▶ _Problem A_: Translate this sentence from the Awk question into Spanish: "I am using Awk inside a bash shell script to search header files for c++ functions so I can add these functions to another file."
▶ _Problem B_: In the Awk question, between which two points in the file does the first command list all the functions?
▶ _Problem C_: Carry on the Awk question from its last line.

▶ _Passage to read_:
I am using Awk inside a bash shell script to search header files for c++ functions so I can add these functions to another file. All of the functions I need will have form:
type getName()
or
type setName(type value)

Right now I get all the functions listed in between two points in the file (between "public:" and "private:"). This works fine:

variable=$(awk '/public:/ {flag=1;next}/private:/ {flag=0} flag {print}' $file) ;

But when I search the resulting string, I only get everything separated by spaces (i.e. bool getSilenceDetection() would return as bool, getSilenceDetection() and void setSilenceDetection(bool detection) would return as void, setSilenceDetection(bool, detection). Here is the code I am using for this:

for word in $variable; do
            function=$(awk '/[A-Za-z]* (set|get)[A-Za-z]*\((.*|.* .*)\)/' $word)

▶ _Extracted information_:
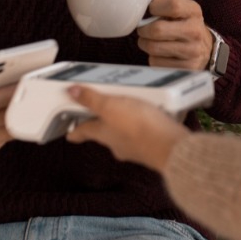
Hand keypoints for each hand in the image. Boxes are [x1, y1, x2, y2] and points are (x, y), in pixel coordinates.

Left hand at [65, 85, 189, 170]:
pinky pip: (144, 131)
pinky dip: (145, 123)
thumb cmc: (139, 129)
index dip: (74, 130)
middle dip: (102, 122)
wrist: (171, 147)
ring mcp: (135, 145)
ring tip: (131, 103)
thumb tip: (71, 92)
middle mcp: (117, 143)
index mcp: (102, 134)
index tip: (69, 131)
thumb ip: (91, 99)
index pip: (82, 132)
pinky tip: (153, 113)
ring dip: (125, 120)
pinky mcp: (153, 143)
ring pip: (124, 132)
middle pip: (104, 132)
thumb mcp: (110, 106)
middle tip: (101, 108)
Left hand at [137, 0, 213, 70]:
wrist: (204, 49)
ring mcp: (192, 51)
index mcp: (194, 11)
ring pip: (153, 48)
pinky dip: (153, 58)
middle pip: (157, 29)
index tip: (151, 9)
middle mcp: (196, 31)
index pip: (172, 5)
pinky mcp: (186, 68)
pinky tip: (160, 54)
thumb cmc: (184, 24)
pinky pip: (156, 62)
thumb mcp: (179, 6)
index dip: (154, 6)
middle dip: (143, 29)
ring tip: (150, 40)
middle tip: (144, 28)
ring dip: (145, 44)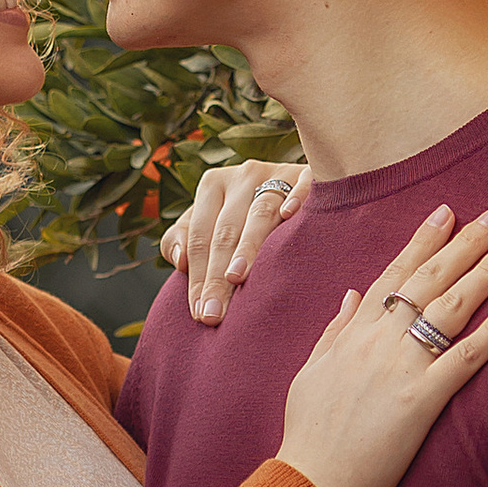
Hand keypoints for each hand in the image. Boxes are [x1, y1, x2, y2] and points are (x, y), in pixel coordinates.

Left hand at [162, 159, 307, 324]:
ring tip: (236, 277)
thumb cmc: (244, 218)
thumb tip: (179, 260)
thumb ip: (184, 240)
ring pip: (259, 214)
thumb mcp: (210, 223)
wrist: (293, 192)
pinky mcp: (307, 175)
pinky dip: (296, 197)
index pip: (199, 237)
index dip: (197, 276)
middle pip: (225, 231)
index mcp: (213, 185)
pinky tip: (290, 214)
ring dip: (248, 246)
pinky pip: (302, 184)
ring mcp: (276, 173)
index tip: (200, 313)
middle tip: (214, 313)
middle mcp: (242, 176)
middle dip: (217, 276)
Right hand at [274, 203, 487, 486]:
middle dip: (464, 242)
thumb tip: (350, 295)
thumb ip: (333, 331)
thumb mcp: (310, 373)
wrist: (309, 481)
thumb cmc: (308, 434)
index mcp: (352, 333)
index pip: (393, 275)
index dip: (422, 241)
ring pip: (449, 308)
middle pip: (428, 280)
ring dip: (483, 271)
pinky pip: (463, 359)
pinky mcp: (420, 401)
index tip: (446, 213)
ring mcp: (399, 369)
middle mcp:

==

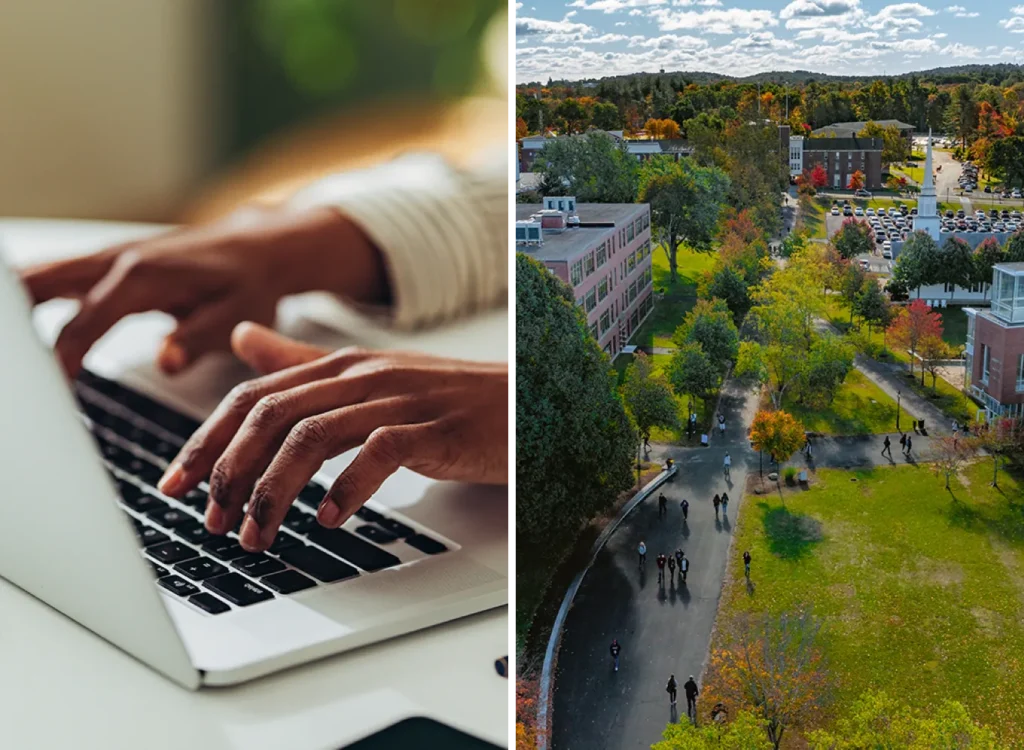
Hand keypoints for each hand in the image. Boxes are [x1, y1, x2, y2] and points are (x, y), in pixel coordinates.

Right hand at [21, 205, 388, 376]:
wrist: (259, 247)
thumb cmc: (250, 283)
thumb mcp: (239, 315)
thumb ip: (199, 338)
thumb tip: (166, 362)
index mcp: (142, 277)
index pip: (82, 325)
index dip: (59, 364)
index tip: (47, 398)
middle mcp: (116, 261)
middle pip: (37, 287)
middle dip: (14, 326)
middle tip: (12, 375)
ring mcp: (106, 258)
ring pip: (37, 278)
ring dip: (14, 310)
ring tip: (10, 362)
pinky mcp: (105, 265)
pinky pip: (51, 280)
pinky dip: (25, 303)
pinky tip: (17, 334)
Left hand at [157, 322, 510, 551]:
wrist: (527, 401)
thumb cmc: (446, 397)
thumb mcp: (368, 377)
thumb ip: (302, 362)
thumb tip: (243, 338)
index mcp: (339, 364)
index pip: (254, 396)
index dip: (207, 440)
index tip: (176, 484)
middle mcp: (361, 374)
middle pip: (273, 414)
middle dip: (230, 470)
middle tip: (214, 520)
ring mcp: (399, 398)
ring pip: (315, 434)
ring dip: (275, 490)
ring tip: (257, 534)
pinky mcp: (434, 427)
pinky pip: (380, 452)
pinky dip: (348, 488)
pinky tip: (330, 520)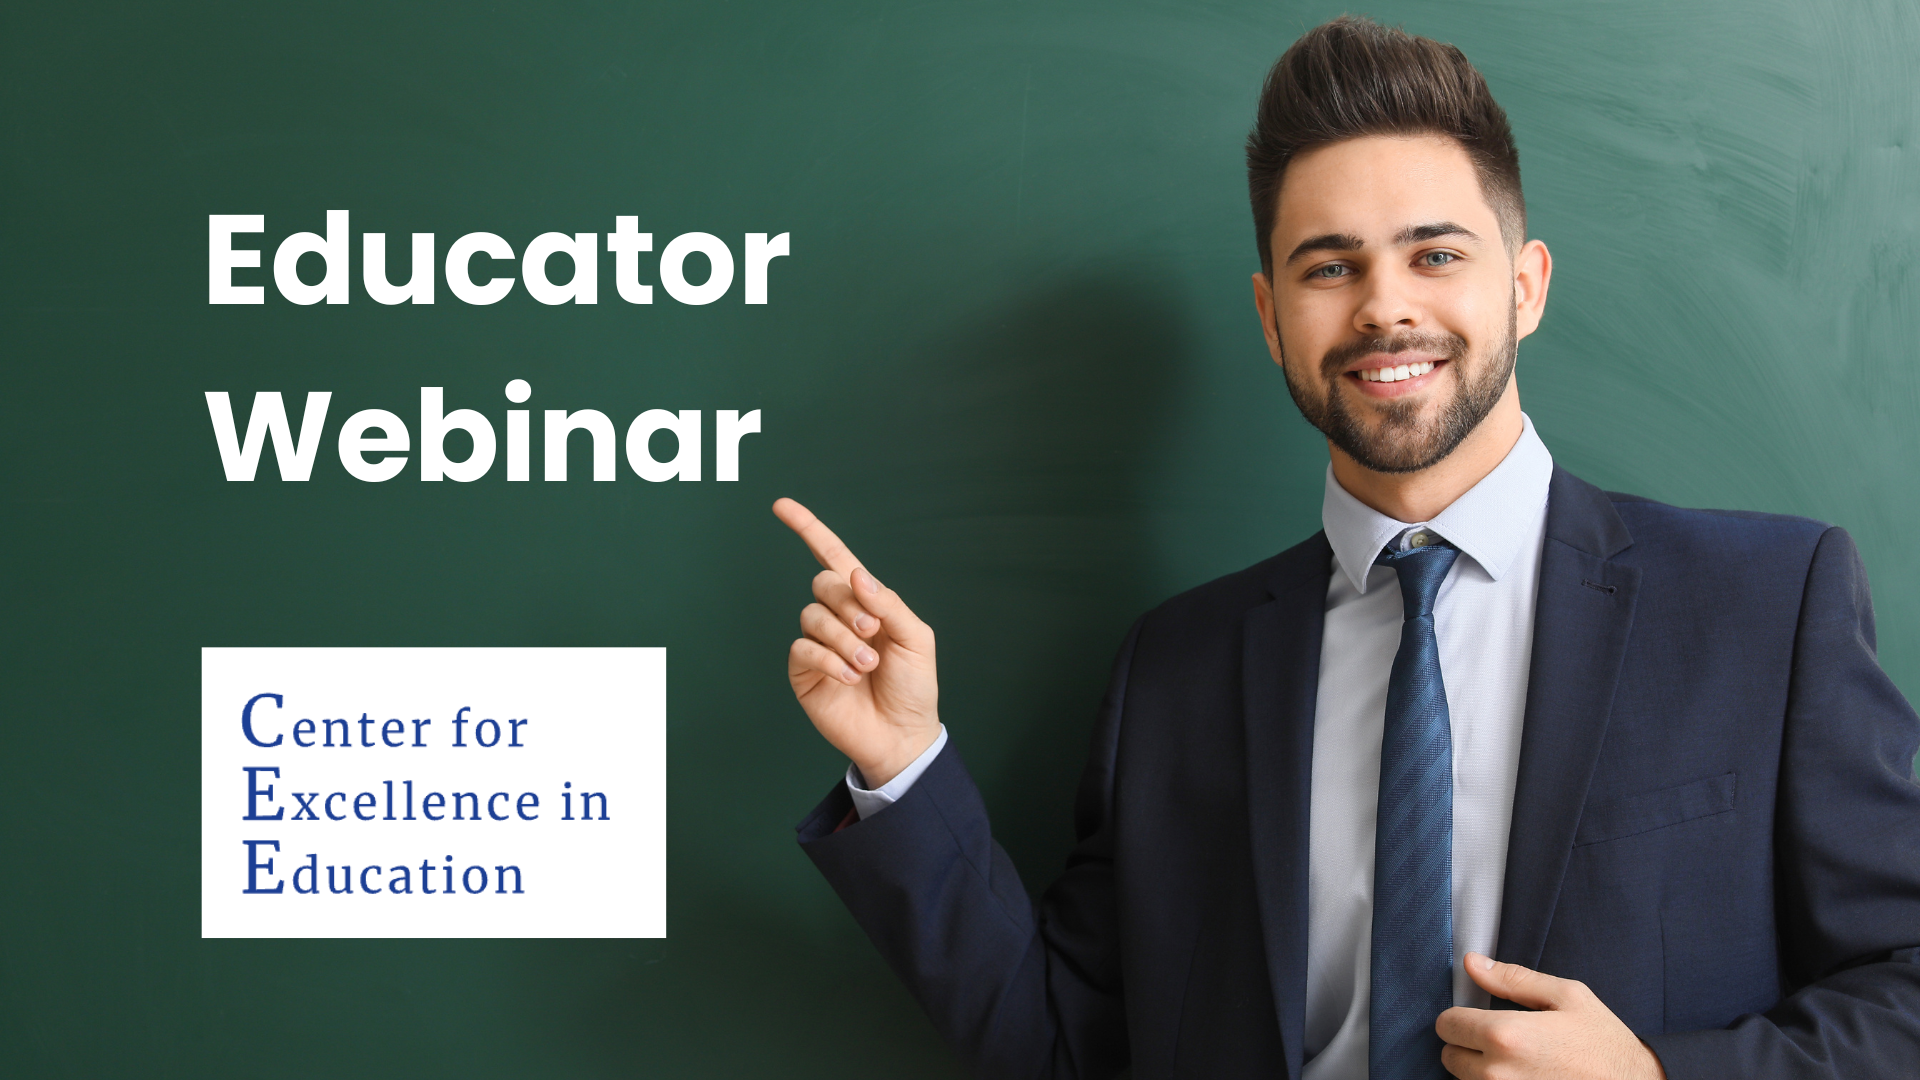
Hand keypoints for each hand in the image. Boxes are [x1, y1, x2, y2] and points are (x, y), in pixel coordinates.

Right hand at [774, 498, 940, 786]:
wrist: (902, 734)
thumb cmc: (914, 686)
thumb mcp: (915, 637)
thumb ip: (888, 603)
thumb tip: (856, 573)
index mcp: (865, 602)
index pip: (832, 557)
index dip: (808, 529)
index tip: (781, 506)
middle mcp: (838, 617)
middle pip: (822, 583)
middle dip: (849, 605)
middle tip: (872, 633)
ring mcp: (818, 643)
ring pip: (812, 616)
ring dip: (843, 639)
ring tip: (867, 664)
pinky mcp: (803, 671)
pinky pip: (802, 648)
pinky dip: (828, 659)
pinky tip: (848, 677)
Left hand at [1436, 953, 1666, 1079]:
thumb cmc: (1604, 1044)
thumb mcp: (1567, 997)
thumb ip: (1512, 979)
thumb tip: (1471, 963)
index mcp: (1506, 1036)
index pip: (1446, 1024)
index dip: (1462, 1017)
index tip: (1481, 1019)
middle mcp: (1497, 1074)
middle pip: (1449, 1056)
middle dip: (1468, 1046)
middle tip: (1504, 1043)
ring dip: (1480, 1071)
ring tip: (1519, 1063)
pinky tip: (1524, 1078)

▶ _Written response A_: Estoy usando Awk dentro de un script de shell de bash para buscar funciones de c++ en archivos de cabecera, de modo que pueda agregar estas funciones a otro archivo.

▶ _Written response B_: Between "public:" and "private:".

▶ _Written response C_:
            echo
        done

Unfortunately, this then says "awk: cannot open \<whatever the contents of the string were> (No such file or directory). Why is it not picking up them when they're separated by spaces and why is it thinking they're files? Here is the example file fragment I use:

public:
        AudioSettings();
        double getVolume() { return volume_; }
        void setVolume(double volume) { volume_ = volume < 1.00 ? volume : 1.00; }
        bool getEchoCancellation() { return echoCancellation_; }
        void setEchoCancellation(bool cancelation) { echoCancellation_ = cancelation; }
        bool getSilenceDetection() {return silenceDetection_; }
        void setSilenceDetection(bool detection) { silenceDetection_ = detection; }
        string getAudioSettingsASCIIString();
        bool saveConfiguration();

    private:

And here is what I would want to get out of that:

double getVolume()
    void setVolume(double volume)
    bool getEchoCancellation()
    void setEchoCancellation(bool cancelation)
    bool getSilenceDetection()
    void setSilenceDetection(bool detection)
    string getAudioSettingsASCIIString()
    bool saveConfiguration()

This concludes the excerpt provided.